Design details: [`PROCESSOR-DESIGN.md`](PROCESSOR-DESIGN.md) (frozen API +
latency argument) and [`DESIGN.md`](DESIGN.md) (runtime architecture + trait
seams).

## Crate map

```
flowcat/
├── flowcat-core/ # framework: Frame, FrameProcessor, Pipeline/Task/Runner,
│ # Observer/metrics, audio codec/resample/recorder,
│ # native SIP/RTP/SDP UA, Gemini Live, all trait seams
├── flowcat-services/ # every STT/TTS/LLM/realtime provider + obs exporters + MCP
│ # — one cargo feature each
├── flowcat-transports/ # str0m WebRTC + Opus, WebSocket, Daily, LiveKit, local
├── flowcat-telephony/ # carrier FrameSerializers (Twilio/Telnyx/Plivo/…) + DTMF
├── flowcat-agent/ # declarative graph agent — a config-driven AgentBrain
├── flowcat-server/ # config-driven single-agent server + browser playground
├── flowcat-cli/ # `flowcat` demo binary (DX / examples surface)
├── bench/ # the reproducible pipecat-vs-flowcat benchmark kit + RESULTS.md
├── bench-rs/ # standalone load-gen + framework micro-bench
├── PROCESSOR-DESIGN.md # the frozen FrameProcessor API + latency argument
├── DESIGN.md # runtime architecture + the trait seams
├── FEATURES.md # the full feature-flag matrix
└── CONTRIBUTING.md # how to add a provider + the processor-author contract
```

## Contributing

Contributions welcome — start with [`CONTRIBUTING.md`](CONTRIBUTING.md).
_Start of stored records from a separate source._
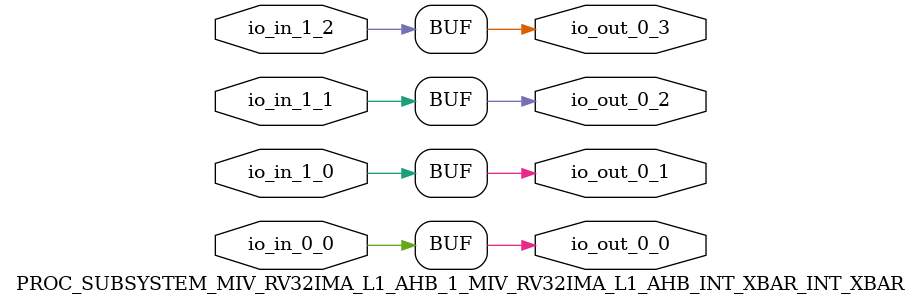
<source format=v>
`define RANDOMIZE
`timescale 1ns/10ps
module PROC_SUBSYSTEM_MIV_RV32IMA_L1_AHB_1_MIV_RV32IMA_L1_AHB_INT_XBAR_INT_XBAR(
  input   io_in_1_0,
  input   io_in_1_1,
  input   io_in_1_2,
  input   io_in_0_0,
  output  io_out_0_0,
  output  io_out_0_1,
  output  io_out_0_2,
  output  io_out_0_3
);
  assign io_out_0_0 = io_in_0_0;
  assign io_out_0_1 = io_in_1_0;
  assign io_out_0_2 = io_in_1_1;
  assign io_out_0_3 = io_in_1_2;
endmodule

</source>
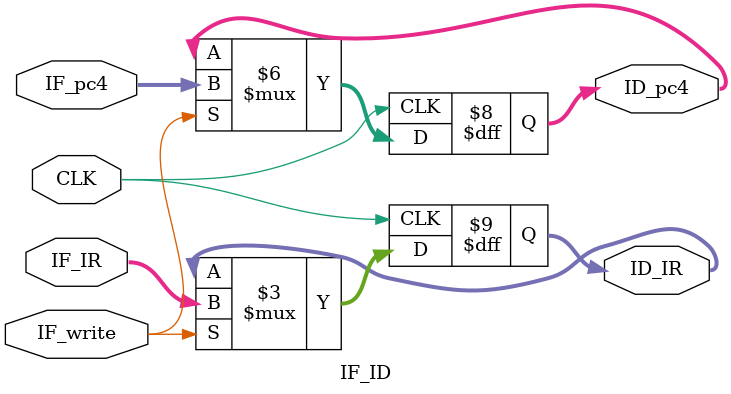
<source format=v>
`define _if_id_v_


module IF_ID(CLK, IF_write, IF_pc4, IF_IR, ID_pc4, ID_IR);

  input wire CLK, IF_write;
  input wire [31:0] IF_pc4, IF_IR;
  output reg [31:0] ID_pc4, ID_IR;
  
  always @ (negedge CLK) begin
    if (IF_write) begin
      ID_pc4 <= IF_pc4;
      ID_IR  <= IF_IR;
      end
    else begin
      ID_pc4 <= ID_pc4;
      ID_IR  <= ID_IR;
      end
  end

endmodule
</source>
Adding a
provider is usually a small, self-contained PR; the processor-author contract in
[`PROCESSOR-DESIGN.md`](PROCESSOR-DESIGN.md) §2.1–§2.3 is required reading.

## License & attribution

Flowcat is licensed under **Apache-2.0** ([`LICENSE`](LICENSE)). It is built to
the same architecture and API model as pipecat (BSD-2-Clause, © Daily), used as
a design reference; no pipecat source is vendored. Third-party provider
protocols, service names, and trademarks belong to their respective owners, and
their use requires your own credentials and acceptance of each vendor's terms.
Full attribution: [`NOTICE`](NOTICE).